The Romanesque bell tower of the ancient parish church (15th century) also stands on Piazza Umberto I, flanked on one side by the Palazzo dei Conti Costa and on the other by the Chiesa della Confraternita di San Giovanni Evangelista, known as the Battuti Rossi, which houses a painting by the Cherasco painter Sebastiano Taricco. In the main town and in the hamlets there are numerous chapels, many of which sport valuable frescoes.


During Carnival, the village comes alive with a huge party in which the locals dress up as Count Giorgio Maria Costa and his wife Luciana di Girolamo Roero. The parades of allegorical floats hand-pulled through the streets of the town are unmissable.
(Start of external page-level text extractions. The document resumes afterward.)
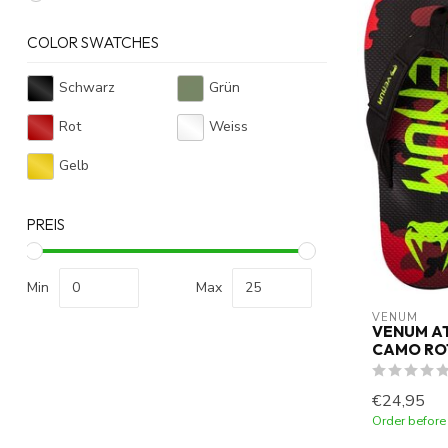
COLOR SWATCHES
Schwarz
Grün
Rot
Weiss
Gelb
PREIS
Min
Max
VENUM
VENUM A
CAMO RO
€24,95
Order before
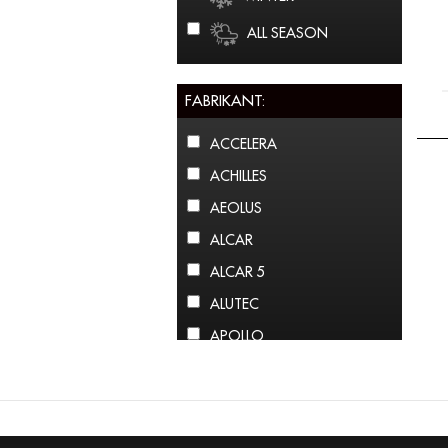
ALL SEASON
FABRIKANT:
ACCELERA
ACHILLES
AEOLUS
ALCAR
ALCAR 5
ALUTEC
APOLLO
ARCTIC CLAW
ARROWSPEED
ATLAS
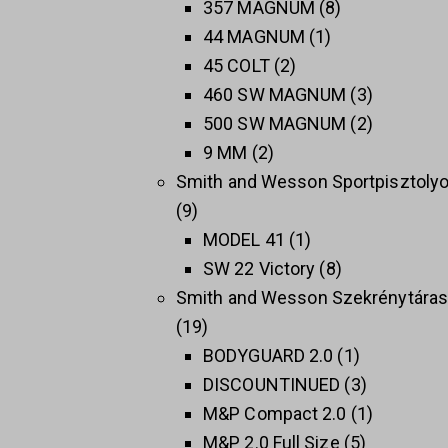
357 MAGNUM
8
44 MAGNUM
1
45 COLT
2
460 SW MAGNUM
3
500 SW MAGNUM
2
9 MM
2
Smith and Wesson Sportpisztoly
9
MODEL 41
1
SW 22 Victory
8
Smith and Wesson Szekrénytára
19
BODYGUARD 2.0
1
DISCOUNTINUED
3
M&P Compact 2.0
1
M&P 2.0 Full Size
5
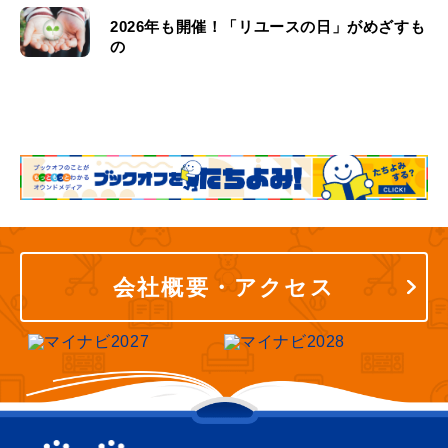
2026年も開催！「リユースの日」がめざすも
の
会社概要・アクセス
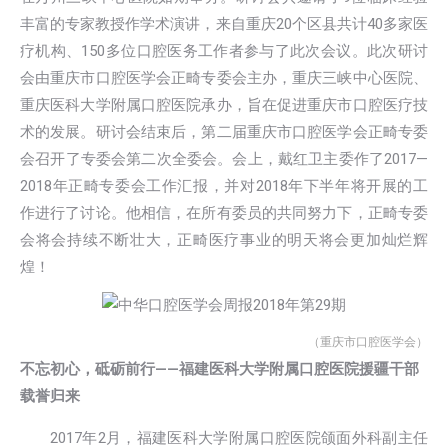
丰富的专家教授作学术演讲，来自重庆20个区县共计40多家医
疗机构、150多位口腔医务工作者参与了此次会议。此次研讨
会由重庆市口腔医学会正畸专委会主办，重庆三峡中心医院、
重庆医科大学附属口腔医院承办，旨在促进重庆市口腔医疗技
术的发展。研讨会结束后，第二届重庆市口腔医学会正畸专委
会召开了专委会第二次全委会。会上，戴红卫主委作了2017—
2018年正畸专委会工作汇报，并对2018年下半年将开展的工
作进行了讨论。他相信，在所有委员的共同努力下，正畸专委
会将会持续不断壮大，正畸医疗事业的明天将会更加灿烂辉
煌！
（重庆市口腔医学会）
不忘初心，砥砺前行——福建医科大学附属口腔医院援疆干部
载誉归来
2017年2月，福建医科大学附属口腔医院颌面外科副主任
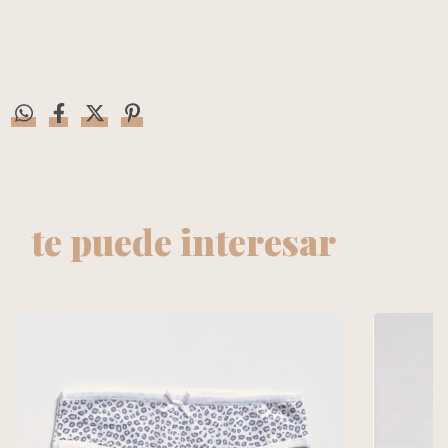
te puede interesar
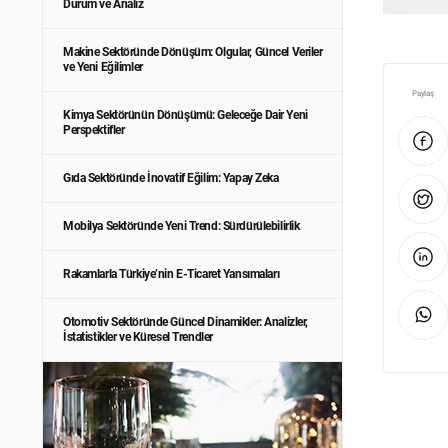
Durum ve Analiz
Makine Sektöründe Dönüşüm: Olgular, Güncel Veriler
ve Yeni Eğilimler
Paylaş
Kimya Sektörünün Dönüşümü: Geleceğe Dair Yeni
Perspektifler
Gıda Sektöründe İnovatif Eğilim: Yapay Zeka
Mobilya Sektöründe Yeni Trend: Sürdürülebilirlik
Rakamlarla Türkiye’nin E-Ticaret Yansımaları
Otomotiv Sektöründe Güncel Dinamikler: Analizler,
İstatistikler ve Küresel Trendler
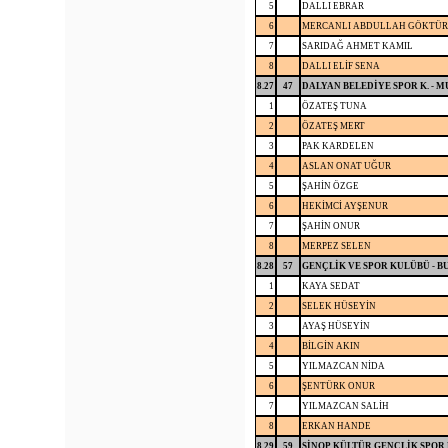
5
DALLI EBRAR
6
MERCANLI ABDULLAH GÖKTÜ
7
SARIDAĞ AHMET KAMIL
8
DALLI ELİF SENA
8.27
47
DALYAN BELEDİYE SPOR K. - 
1
ÖZATEŞ TUNA
2
ÖZATEŞ MERT
3
PAK KARDELEN
4
ASLAN ONAT UĞUR
5
ŞAHİN ÖZGE
6
HEKİMCİ AYŞENUR
7
ŞAHİN ONUR
8
MERPEZ SELEN
8.28
57
GENÇLİK VE SPOR KULÜBÜ - 
1
KAYA SEDAT
2
SELEK HÜSEYİN
3
AYAŞ HÜSEYİN
4
BİLGİN AKIN
5
YILMAZCAN NİDA
6
ŞENTÜRK ONUR
7
YILMAZCAN SALİH
8
ERKAN HANDE
8.29
59
SİNOP KÜLTÜR GENÇLİK SPOR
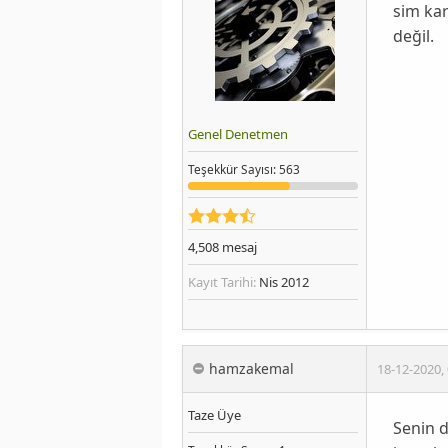
sim kar
değil.
Genel Denetmen
Teşekkür
Sayısı
: 563
4,508
mesaj
Kayıt Tarihi:
Nis 2012
hamzakemal
18-12-2020
,
Taze Üye
Senin d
In the last weekend of November, as part of the festival that celebrates its ancient patron Saint Francis Xavier, Trinità proposes the Fera dij Pocio and dij Bigat. The dialect term pocio indicates the medlar, a poor fruit introduced to Piedmont by the Romans, while bigat are nothing but silkworms, in the past widely bred in the Cuneo countryside for the production of the precious fabric.


Trinità has been the birthplace of many illustrious personalities, including Father Antonio Ferrua, a Jesuit archaeologist, and part of the team responsible for the research performed under the Vatican Basilica to identify the tomb of St. Peter, and Oddone Pascale, a distinguished painter active in the first half of the sixteenth century.